Nader Dabit: [0:01] To get started, we'll first create a new React application using create-react-app. Next, we'll change into the new directory and install AWS Amplify using either npm or yarn. Next, we'll initialize a new Amplify project by running amplify init.

[0:24] Here we'll give the project a name, the environment a name, choose our default text editor, and then choose the defaults for the rest of the questions. When prompted for your AWS profile, choose the profile that you'd like to use.

[0:49] Now that the Amplify project has been initialized, we'll create the API by running amplify add api. For the API type, we'll choose REST. Next, we'll provide the API a name and then give it a path. The path that we'll choose is /greeting because this API will return a greeting.

[1:08] Since we've not yet created any Lambda functions in this project, for the Lambda source, we'll choose Create a new Lambda function. Next, we'll give a name to the Lambda function and then choose the runtime. The runtime that we'd like to choose is Python. We can then choose no for the rest of the options.

[1:34] Next, let's open the project in our text editor. In your project, you should now see an Amplify folder containing a backend/function folder holding all of the functions in the project.

[1:48] In the function/src folder, you'll see a file called Open this file in your text editor as this will be the entry point to our Lambda function. We'll start by importing json at the top of the file. Next, we'll delete the existing code in the body of the handler function.

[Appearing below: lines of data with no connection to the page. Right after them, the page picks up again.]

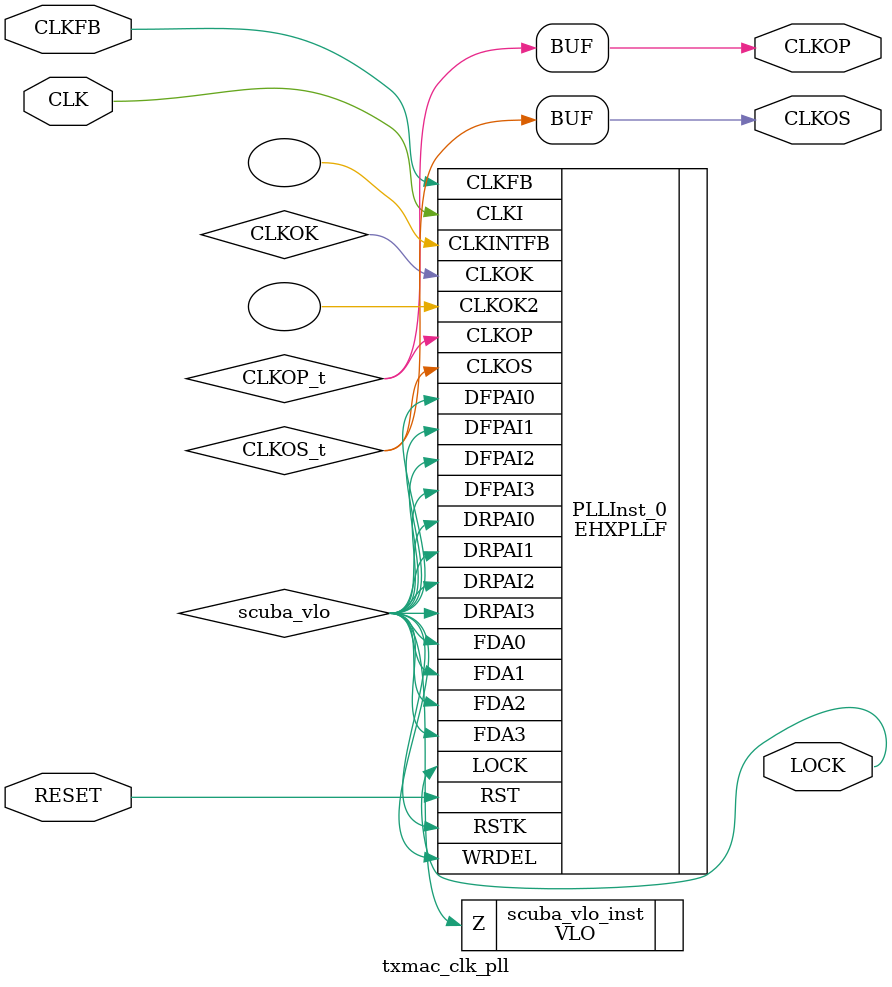
<source format=v>
`timescale 1 ns / 1 ps
module txmac_clk_pll (CLK, RESET, CLKFB, CLKOP, CLKOS, LOCK);
     input wire CLK;
    input wire RESET;
    input wire CLKFB;
    output wire CLKOP;
    output wire CLKOS;
    output wire LOCK;

    wire CLKOS_t;
    wire CLKOP_t;
    wire scuba_vlo;
    wire CLKOK;

    VLO scuba_vlo_inst (.Z(scuba_vlo));

    defparam PLLInst_0.FEEDBK_PATH = "USERCLOCK" ;
    defparam PLLInst_0.CLKOK_BYPASS = "DISABLED" ;
    defparam PLLInst_0.CLKOS_BYPASS = "DISABLED" ;
    defparam PLLInst_0.CLKOP_BYPASS = "DISABLED" ;
    defparam PLLInst_0.CLKOK_INPUT = "CLKOP" ;
    defparam PLLInst_0.DELAY_PWD = "DISABLED" ;
    defparam PLLInst_0.DELAY_VAL = 0 ;
    defparam PLLInst_0.CLKOS_TRIM_DELAY = 0 ;
    defparam PLLInst_0.CLKOS_TRIM_POL = "RISING" ;
    defparam PLLInst_0.CLKOP_TRIM_DELAY = 0 ;
    defparam PLLInst_0.CLKOP_TRIM_POL = "RISING" ;
    defparam PLLInst_0.PHASE_DELAY_CNTL = "STATIC" ;
    defparam PLLInst_0.DUTY = 8 ;
    defparam PLLInst_0.PHASEADJ = "180.0" ;
    defparam PLLInst_0.CLKOK_DIV = 2 ;
    defparam PLLInst_0.CLKOP_DIV = 8 ;
    defparam PLLInst_0.CLKFB_DIV = 1 ;
    defparam PLLInst_0.CLKI_DIV = 1 ;
    defparam PLLInst_0.FIN = "125.000000" ;
    EHXPLLF PLLInst_0 (.CLKI(CLK), .CLKFB(CLKFB), .RST(RESET), .RSTK(scuba_vlo), 
        .WRDEL(scuba_vlo), .DRPAI3(scuba_vlo), .DRPAI2(scuba_vlo), .DRPAI1(scuba_vlo), 
        .DRPAI0(scuba_vlo), .DFPAI3(scuba_vlo), .DFPAI2(scuba_vlo), .DFPAI1(scuba_vlo), 
        .DFPAI0(scuba_vlo), .FDA3(scuba_vlo), .FDA2(scuba_vlo), .FDA1(scuba_vlo), 
        .FDA0(scuba_vlo), .CLKOP(CLKOP_t), .CLKOS(CLKOS_t), .CLKOK(CLKOK), 
        .CLKOK2(), .LOCK(LOCK), .CLKINTFB())
             /* synthesis FREQUENCY_PIN_CLKOS="125.000000" */
             /* synthesis FREQUENCY_PIN_CLKOP="125.000000" */
             /* synthesis FREQUENCY_PIN_CLKI="125.000000" */
             /* synthesis FREQUENCY_PIN_CLKOK="62.500000" */;

    assign CLKOS = CLKOS_t;
    assign CLKOP = CLKOP_t;


    // exemplar begin
    // exemplar attribute PLLInst_0 FREQUENCY_PIN_CLKOS 125.000000
    // exemplar attribute PLLInst_0 FREQUENCY_PIN_CLKOP 125.000000
    // exemplar attribute PLLInst_0 FREQUENCY_PIN_CLKI 125.000000
    // exemplar attribute PLLInst_0 FREQUENCY_PIN_CLKOK 62.500000
    // exemplar end

endmodule


</source>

[2:05] We'll next create a dictionary called body with the message property set to "Hello from Lambda!" Next, we'll create a dictionary called response. Here we'll set the statusCode to 200 and the body to json.dumps passing in the body to stringify the body.

[2:29] To enable cors, we'll also set the headers. Here we'll set the Content-Type to application/json and the Access-Control-Allow-Origin to a wildcard. Finally, we'll just return the response.

[2:55] To deploy the backend, we'll then run amplify push from the command line. Now that the backend has been deployed, we can configure the frontend React application.

[3:09] The first thing we'll do is open src/index.js to configure Amplify. Here we'll import Amplify from 'aws-amplify', the config from './aws-exports' that was created by the CLI and then call Amplify.configure passing in the config. Let's take a look at this aws-exports.js file. In this configuration, you'll see that we have the HTTP endpoint for our API as well as the API name.

[3:45] The next thing we'll do is open src/App.js. In App.js, we'll first import the useState and useEffect Hooks from 'react'. We'll then import the API category from 'aws-amplify'. In the App component, we'll create a variable called greeting and a function called setGreeting() by using the useState Hook setting the initial value to null.

[4:16] Next, we'll create a function called fetchGreeting() that we'll call our API. In this function, we'll call API.get passing in the API name as the first argument and the path as the second argument. We'll then set the response to this API call to a variable called apiData. When the response is returned from our API, we'll then call setGreeting passing in the apiData.message property. Finally, in the useEffect Hook, we'll call fetchGreeting.

[4:54] We're now ready to use our greeting variable in our UI. To do so, I'll replace a lot of this boiler plate with an <h1> tag displaying the greeting.

[5:08] To test everything out, we can run npm start. Here we should see "Hello from Lambda!" returned from our API.